The first method is a simple scaling. It generates an outline by scaling the model object itself. While it is a simple approach, it mostly ends in generating incorrect outlines as seen in the figure on the left. The next approach is the Normal Vector Extrusion. For the illumination purpose, many rendering pipelines require model object files to include per-vertex normal vectors, and the Normal Vector Extrusion method benefits from this.
We extrude each vertex with its normal vector to a certain extent. This method guarantees constant outline thickness, but corners are mostly discontinuous, leading to a miscalculation on view ray enter and exit counting. This flaw can be seen on the center in the Figure 4.
To avoid this issue, we opted for our last approach: Integrated Normal Vector Extrusion. Each vertex in the model object is shared among multiple faces, and faces have different normal vector orientations. As shown in Algorithm 2, for each vertex, we generate a new normal vector by integrating (or averaging) all the unique normal vectors of the faces that the vertex takes place. Note that similar face normal vectors are treated as a duplicate, and one among them should be valid for integrating. Since this operation is much to handle in real-time, we pre-compute the model object data and save them as a pre-processed data. The last image in Figure 4 depicts the implementation result of Algorithm 2. Unlike previous methods, you can observe an accurate outline for the model object with consistent thickness and continuous corners.
Algorithm 2: Pseudo-code to generate integrated normal vectors for each vertex.
  • step 1. reset vertex normal vectors.
  •     for each vertex;
  •         reset that vertex’s candidate set to be empty.
  • step 2. build up candidate normal vectors.
  •     for each face;
  •         calculate the face normal vector n .
  •         foreach vertex in that face;
  •             if n is not included in the vertex’s candidate set,
  •                 add n to the vertex’s candidate set.
  • step 3. calculate the integrated normal vectors.
  •     for each vertex;
  •         calculate the average vector of the vertex’s candidate set.
  •         set that average vector as the integrated normal vector.
In spite of the preparation, our outline method does not always guarantee a perfect result. There are two major causes to be treated with caution. The first is when the model object is not in the form of a closed polyhedron.
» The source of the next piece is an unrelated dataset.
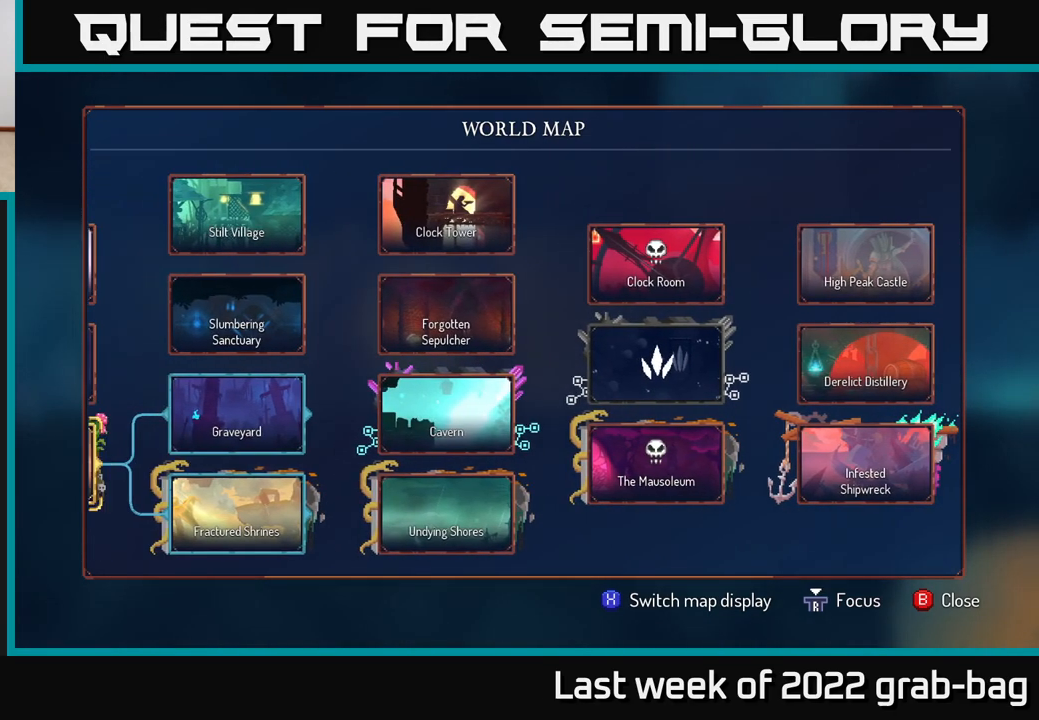
{"buttons": [], "left_stick": "center", "right_stick": "center", "events": [[100, "B", "down"], [200, "B", "up"]]}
Closed polyhedron refers to the model object with no opened faces or corners on the surface. In other words, the back face of the model object should not be visible in the camera view from any possible directions. This can be avoided by either filling the gaps (closing the face) or generating custom outlines solely for the troubling ones.
The latter case is about scaling the concave corners. Our outlining mechanism cannot spot concave corners by default. While corners in between two different model objects can be distinguished, the local corner information of a single model object is lost due to integrating vertex normal vectors. The best solution to address this issue is to convexify the outline model object and bake the local ambient occlusion of the model object into its texture, so there is no need for real-time checking the local static concave corners.
Another solution is to avoid concave vertex normal vectors. Vertices taking the concave part of the local corner can be excluded from computing the integrated normal vector. However, this can easily go wrong if not properly treated; even if all the integrated normal vectors are correctly assigned, gaps will start to appear when the extrusion is longer than the nearby faces. Such case will lessen the accuracy of the corner highlighting, resulting in a non-optimal ambient occlusion evaluation.

4. Results

To test our algorithm, we rendered several scenes with the ambient occlusion post-processing pass on a custom C++ OpenGL engine. Any type of screen-space derived ambient occlusion variant is compatible with our algorithm. Among many promising ambient occlusion methods, we chose AAO (Alchemy Ambient Occlusion), a widely used screen-space ambient occlusion method in many video game rendering engines. The screen-space ambient occlusions with and without our highlighting method are both implemented to be compared. Our target was to achieve identical rendering results with the original pipeline but with improved rendering performance. Tests are done in Windows 10 PC with NVIDIA GeForce GTX 1070 graphics card and Intel Core i7-6700K 4.00 GHz CPU.
We report the results of rendering three different scenes:
  • Small Desert City, outdoor alleyways with moderate occluded corners.
  • Cartoon Temple Building, inside of a temple filled with rectangular blocks.
  • Corridor, science-fiction themed corridor where concave vertices are not properly handled.
Figure 5 shows the rendering results in the top-to-bottom order. For comparison, we excluded shared operations such as bilateral blur and lighting. We sampled 4 nearby pixels per pixel for computing ambient occlusion without down-sampling. Each scene is rendered in static for 10 s with the screen resolution of 1080 × 720 . Table 1 summarizes our performance results of rendering scenes shown in Figure 5.
The first row depicts the basic Phong shading rendering results to show the composition of the scene. The second row depicts the highlighted corners generated by our algorithm for each scene. Areas highlighted in grey imply that they have a high potential to be occluded. The third row shows the results of our method, which operated only on the highlighted areas from the previous row. The last row shows the results of the original AO implementation. Bilateral blur was active for generating these images but was omitted when measuring the performance.
For the scenes of Small Desert City and Cartoon Temple, we can observe that corners are properly highlighted. These two scenes are composed of multiple flat walls, leaving only a portion of the place to be occluded. While the result ambient occlusion image generated with and without our algorithm is nearly identical, the one with our algorithm was 15% faster.
Although of these positive results, there are drawbacks to our method as mentioned previously. The accuracy of our algorithm greatly lessens when concave vertices in the scene are not properly prepared in advance. Room model objects, for instance, are generally faced inwards, which eventually leads to generating several concave corners. Such case should be handled differently when integrating its normal vectors. The result of the last scene Corridor pinpoints this problem. Unlike the previous two, this scene was not prepared in advance and uniformly computed integrated normal vectors for all model objects, including the room. The result shows significant accuracy losses; corners are not properly tracked and mostly washed out as shown in the highlighted stencil layer figure.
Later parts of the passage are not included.